Start of Record extracts

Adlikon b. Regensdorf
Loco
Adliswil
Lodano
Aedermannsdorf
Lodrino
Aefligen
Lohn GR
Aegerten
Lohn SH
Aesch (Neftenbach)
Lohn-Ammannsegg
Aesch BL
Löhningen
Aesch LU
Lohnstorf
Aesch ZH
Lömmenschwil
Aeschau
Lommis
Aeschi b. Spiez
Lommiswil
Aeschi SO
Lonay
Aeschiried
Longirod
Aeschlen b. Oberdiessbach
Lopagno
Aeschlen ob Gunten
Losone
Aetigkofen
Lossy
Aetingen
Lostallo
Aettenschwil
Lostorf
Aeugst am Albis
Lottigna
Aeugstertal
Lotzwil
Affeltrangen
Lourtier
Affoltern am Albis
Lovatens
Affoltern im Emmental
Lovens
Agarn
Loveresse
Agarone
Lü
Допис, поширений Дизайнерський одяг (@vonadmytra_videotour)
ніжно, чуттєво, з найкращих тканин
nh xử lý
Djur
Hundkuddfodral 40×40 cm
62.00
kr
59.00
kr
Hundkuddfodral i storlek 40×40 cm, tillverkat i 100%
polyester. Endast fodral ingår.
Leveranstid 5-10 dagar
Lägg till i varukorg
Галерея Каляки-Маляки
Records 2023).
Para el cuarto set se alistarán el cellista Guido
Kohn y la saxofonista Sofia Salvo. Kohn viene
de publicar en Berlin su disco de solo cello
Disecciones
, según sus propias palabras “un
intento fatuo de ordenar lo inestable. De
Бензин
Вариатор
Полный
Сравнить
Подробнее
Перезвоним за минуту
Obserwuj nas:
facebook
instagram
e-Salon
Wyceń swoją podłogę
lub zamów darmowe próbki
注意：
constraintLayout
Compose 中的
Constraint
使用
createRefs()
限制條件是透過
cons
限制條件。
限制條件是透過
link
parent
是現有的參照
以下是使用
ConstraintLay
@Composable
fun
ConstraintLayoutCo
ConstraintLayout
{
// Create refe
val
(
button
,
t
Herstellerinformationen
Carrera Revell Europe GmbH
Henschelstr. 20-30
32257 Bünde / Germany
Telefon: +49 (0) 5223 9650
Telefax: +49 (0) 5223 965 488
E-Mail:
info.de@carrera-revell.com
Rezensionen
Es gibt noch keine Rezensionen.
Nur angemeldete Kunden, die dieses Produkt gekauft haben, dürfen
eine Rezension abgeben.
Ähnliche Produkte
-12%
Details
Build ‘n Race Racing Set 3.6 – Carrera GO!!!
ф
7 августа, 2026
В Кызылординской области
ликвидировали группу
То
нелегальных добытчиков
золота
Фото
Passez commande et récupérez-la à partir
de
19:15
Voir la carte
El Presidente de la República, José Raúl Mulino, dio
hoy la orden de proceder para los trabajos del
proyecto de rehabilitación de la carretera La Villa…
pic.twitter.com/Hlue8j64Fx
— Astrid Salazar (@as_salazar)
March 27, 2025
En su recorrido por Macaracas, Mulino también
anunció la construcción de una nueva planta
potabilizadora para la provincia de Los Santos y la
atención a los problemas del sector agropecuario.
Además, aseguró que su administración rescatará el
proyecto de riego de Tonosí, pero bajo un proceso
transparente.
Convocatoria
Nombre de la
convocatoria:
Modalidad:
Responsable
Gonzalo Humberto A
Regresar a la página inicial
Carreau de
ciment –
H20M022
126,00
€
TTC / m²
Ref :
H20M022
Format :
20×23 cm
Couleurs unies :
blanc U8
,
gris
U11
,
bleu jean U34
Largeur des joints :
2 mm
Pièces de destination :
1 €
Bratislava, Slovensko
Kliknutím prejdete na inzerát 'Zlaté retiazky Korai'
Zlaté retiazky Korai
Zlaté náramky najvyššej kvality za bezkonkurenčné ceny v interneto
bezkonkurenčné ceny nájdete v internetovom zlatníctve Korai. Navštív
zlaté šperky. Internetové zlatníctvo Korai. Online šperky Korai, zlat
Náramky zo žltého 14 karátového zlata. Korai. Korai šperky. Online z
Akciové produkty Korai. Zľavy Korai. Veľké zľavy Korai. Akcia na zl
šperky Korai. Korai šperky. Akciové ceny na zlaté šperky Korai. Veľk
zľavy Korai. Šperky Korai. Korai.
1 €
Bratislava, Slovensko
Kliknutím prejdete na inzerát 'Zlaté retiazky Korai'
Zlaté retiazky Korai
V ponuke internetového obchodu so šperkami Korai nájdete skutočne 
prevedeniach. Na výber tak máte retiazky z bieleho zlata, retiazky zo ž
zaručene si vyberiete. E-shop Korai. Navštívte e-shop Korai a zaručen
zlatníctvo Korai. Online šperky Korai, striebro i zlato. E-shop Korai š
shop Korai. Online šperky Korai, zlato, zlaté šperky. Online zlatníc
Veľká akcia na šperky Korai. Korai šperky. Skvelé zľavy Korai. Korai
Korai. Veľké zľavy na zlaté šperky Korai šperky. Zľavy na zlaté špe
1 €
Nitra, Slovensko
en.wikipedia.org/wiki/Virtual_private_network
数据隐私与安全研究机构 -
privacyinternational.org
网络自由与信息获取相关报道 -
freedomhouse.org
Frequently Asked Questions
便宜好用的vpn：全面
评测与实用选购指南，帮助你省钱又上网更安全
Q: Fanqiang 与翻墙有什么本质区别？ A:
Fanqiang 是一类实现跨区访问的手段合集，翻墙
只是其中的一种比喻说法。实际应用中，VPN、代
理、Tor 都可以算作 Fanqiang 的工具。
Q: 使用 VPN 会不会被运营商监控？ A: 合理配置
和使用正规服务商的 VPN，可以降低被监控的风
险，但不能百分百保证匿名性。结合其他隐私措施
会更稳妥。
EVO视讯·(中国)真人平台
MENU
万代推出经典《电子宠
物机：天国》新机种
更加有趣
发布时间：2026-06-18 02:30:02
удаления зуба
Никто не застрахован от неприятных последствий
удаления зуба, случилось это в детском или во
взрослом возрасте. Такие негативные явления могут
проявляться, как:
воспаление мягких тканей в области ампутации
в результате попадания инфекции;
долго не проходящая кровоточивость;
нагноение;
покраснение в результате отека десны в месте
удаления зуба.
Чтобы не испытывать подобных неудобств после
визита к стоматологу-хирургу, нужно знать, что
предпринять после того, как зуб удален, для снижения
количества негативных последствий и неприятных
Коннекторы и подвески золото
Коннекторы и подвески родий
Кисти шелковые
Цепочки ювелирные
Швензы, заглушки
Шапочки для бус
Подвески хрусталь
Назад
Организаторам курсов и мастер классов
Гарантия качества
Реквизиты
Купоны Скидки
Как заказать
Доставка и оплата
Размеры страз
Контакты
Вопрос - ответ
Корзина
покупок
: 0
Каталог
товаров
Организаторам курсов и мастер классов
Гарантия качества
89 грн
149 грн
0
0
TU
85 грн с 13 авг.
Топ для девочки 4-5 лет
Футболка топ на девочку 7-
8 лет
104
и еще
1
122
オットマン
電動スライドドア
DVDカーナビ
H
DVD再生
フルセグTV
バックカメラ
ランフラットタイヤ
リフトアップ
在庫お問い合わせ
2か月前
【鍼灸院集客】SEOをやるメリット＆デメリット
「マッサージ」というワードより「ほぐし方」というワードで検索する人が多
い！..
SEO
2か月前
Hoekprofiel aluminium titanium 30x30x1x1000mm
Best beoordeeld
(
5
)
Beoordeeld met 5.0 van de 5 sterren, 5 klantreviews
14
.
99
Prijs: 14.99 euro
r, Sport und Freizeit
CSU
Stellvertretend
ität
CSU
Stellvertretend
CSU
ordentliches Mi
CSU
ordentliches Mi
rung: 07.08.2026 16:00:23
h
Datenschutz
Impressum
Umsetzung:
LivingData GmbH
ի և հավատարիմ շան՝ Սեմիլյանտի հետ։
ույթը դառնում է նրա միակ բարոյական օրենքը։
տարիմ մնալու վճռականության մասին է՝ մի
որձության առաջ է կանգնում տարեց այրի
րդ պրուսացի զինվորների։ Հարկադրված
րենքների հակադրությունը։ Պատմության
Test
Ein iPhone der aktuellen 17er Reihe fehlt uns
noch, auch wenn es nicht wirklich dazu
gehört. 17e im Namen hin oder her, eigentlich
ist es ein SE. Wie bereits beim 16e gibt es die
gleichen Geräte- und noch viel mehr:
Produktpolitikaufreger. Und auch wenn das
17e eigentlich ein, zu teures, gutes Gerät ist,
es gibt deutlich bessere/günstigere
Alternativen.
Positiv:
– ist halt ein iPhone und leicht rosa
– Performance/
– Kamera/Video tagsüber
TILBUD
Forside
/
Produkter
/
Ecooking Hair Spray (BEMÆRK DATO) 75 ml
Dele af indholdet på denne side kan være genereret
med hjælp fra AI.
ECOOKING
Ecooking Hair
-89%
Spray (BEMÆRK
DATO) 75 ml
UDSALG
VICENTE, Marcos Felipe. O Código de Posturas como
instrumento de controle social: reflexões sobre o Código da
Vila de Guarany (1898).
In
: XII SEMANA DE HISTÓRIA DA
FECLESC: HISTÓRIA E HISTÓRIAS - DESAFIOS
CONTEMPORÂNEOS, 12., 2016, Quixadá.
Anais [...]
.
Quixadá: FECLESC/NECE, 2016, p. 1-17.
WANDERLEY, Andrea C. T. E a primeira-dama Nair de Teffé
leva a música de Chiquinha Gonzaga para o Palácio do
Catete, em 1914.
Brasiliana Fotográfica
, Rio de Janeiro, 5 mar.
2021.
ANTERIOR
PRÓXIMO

End of Record extracts

Exercise directions: The expected answer is an exact copy of the lines above, beginning at the line with "proyecto de riego" and ending at the line with "prevedeniach. Na výber", with both ends in.

Written answer:
proyecto de riego de Tonosí, pero bajo un proceso
transparente.
Convocatoria
Nombre de la
convocatoria:
Modalidad:
Responsable
Gonzalo Humberto A
Regresar a la página inicial
Carreau de
ciment –
H20M022
126,00
€
TTC / m²
Ref :
H20M022
Format :
20×23 cm
Couleurs unies :
blanc U8
,
gris
U11
,
bleu jean U34
Largeur des joints :
2 mm
Pièces de destination :
1 €
Bratislava, Slovensko
Kliknutím prejdete na inzerát 'Zlaté retiazky Korai'
Zlaté retiazky Korai
Zlaté náramky najvyššej kvality za bezkonkurenčné ceny v interneto
bezkonkurenčné ceny nájdete v internetovom zlatníctve Korai. Navštív
zlaté šperky. Internetové zlatníctvo Korai. Online šperky Korai, zlat
Náramky zo žltého 14 karátového zlata. Korai. Korai šperky. Online z
Akciové produkty Korai. Zľavy Korai. Veľké zľavy Korai. Akcia na zl
šperky Korai. Korai šperky. Akciové ceny na zlaté šperky Korai. Veľk
zľavy Korai. Šperky Korai. Korai.
1 €
Bratislava, Slovensko
Kliknutím prejdete na inzerát 'Zlaté retiazky Korai'
Zlaté retiazky Korai
V ponuke internetového obchodu so šperkami Korai nájdete skutočne 
prevedeniach. Na výber tak máte retiazky z bieleho zlata, retiazky zo ž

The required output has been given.